With this in mind, for my use case, I stack-allocated an XSpiPs, left it in an uninitialized state (since I expected the API to properly initialize it for me), passed it in and called it a day. Things worked fine for a while, but eventually, I intermittently started receiving XST_DEVICE_IS_STARTED back from it. I was very puzzled until I saw the API's implementation:
s32 XSpiPs_CfgInitialize(XSpiPs *InstancePtr, const XSpiPs_Config *ConfigPtr,
u32 EffectiveAddr)
{
s32 Status;
Xil_AssertNonvoid(InstancePtr != NULL);
Xil_AssertNonvoid(ConfigPtr != NULL);
/*
* If the device is busy, disallow the initialize and return a status
* indicating it is already started. This allows the user to stop the
* device and re-initialize, but prevents a user from inadvertently
* initializing.

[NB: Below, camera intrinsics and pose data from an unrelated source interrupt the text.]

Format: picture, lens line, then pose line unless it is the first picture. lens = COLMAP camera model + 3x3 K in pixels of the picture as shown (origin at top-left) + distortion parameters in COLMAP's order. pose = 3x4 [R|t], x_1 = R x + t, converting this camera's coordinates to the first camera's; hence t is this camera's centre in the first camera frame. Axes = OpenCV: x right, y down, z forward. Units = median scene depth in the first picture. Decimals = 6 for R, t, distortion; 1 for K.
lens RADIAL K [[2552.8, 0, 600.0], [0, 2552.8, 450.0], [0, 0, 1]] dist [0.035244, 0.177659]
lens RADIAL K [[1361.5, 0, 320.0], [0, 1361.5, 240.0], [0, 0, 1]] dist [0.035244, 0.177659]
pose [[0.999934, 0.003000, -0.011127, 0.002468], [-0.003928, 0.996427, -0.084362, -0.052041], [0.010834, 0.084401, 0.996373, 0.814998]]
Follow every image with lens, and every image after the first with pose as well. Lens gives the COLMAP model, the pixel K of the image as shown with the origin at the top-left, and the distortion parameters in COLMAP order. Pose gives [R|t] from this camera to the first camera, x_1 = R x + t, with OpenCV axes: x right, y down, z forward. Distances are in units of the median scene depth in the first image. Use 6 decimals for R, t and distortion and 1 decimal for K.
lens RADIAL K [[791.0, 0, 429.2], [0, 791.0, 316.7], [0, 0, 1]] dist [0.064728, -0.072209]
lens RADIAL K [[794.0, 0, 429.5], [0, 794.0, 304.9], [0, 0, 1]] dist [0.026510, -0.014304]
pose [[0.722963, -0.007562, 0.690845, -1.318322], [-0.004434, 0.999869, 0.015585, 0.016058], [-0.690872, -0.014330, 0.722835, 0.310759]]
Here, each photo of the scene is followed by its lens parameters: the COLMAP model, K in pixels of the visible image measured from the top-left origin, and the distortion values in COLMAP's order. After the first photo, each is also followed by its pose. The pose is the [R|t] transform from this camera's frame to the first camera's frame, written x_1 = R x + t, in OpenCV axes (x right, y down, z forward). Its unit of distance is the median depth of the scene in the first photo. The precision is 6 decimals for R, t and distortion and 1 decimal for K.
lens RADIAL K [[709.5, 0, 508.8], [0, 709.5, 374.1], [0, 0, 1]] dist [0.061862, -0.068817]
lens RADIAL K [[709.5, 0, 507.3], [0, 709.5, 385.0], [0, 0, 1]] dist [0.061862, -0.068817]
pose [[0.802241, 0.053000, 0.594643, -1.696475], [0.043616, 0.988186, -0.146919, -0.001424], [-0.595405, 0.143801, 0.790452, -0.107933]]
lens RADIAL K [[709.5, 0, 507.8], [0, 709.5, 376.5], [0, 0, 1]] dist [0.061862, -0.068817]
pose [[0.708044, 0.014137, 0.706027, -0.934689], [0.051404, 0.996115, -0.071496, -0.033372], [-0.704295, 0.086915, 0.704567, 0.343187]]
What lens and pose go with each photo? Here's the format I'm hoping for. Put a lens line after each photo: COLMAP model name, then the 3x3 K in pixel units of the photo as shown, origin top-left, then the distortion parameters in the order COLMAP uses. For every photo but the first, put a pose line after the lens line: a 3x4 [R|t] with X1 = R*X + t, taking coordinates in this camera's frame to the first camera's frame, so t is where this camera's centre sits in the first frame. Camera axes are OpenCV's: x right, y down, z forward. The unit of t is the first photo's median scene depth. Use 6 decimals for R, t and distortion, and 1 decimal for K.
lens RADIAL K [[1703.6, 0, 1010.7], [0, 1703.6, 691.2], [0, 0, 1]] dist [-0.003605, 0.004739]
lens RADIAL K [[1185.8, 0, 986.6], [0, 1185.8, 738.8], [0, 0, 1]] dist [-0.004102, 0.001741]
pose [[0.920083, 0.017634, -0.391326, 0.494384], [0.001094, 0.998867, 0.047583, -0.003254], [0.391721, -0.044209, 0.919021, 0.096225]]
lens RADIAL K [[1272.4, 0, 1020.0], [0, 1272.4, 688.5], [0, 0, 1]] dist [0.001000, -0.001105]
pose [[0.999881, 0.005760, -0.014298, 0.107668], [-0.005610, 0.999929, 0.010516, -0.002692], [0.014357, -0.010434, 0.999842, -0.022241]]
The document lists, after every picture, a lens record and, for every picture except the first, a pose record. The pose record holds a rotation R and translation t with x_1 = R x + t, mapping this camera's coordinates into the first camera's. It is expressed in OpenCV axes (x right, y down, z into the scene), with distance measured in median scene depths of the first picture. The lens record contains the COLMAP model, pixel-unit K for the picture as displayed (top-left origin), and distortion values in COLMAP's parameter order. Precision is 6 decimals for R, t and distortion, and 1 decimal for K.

This assumes the busy flag is cleared at startup.
*/
if (InstancePtr->IsBusy == TRUE) {
Status = (s32)XST_DEVICE_IS_STARTED;
} else {
// start setting default values...
...
}The issue was the if (InstancePtr->IsBusy == TRUE) check reading into my garbage stack memory. Now, I know it's common in C to defensively memset such types to zero them out, so perhaps it was my fault. I'm actually working with the API through Rust FFI so that habit kinda left my mind. I also realize that most users of the API would probably statically-allocate an XSpiPs so that it's initialized to zero naturally, rather than stack-allocate it. Regardless though, I think things like this should be noted in user-facing comments/docs to save them some headache.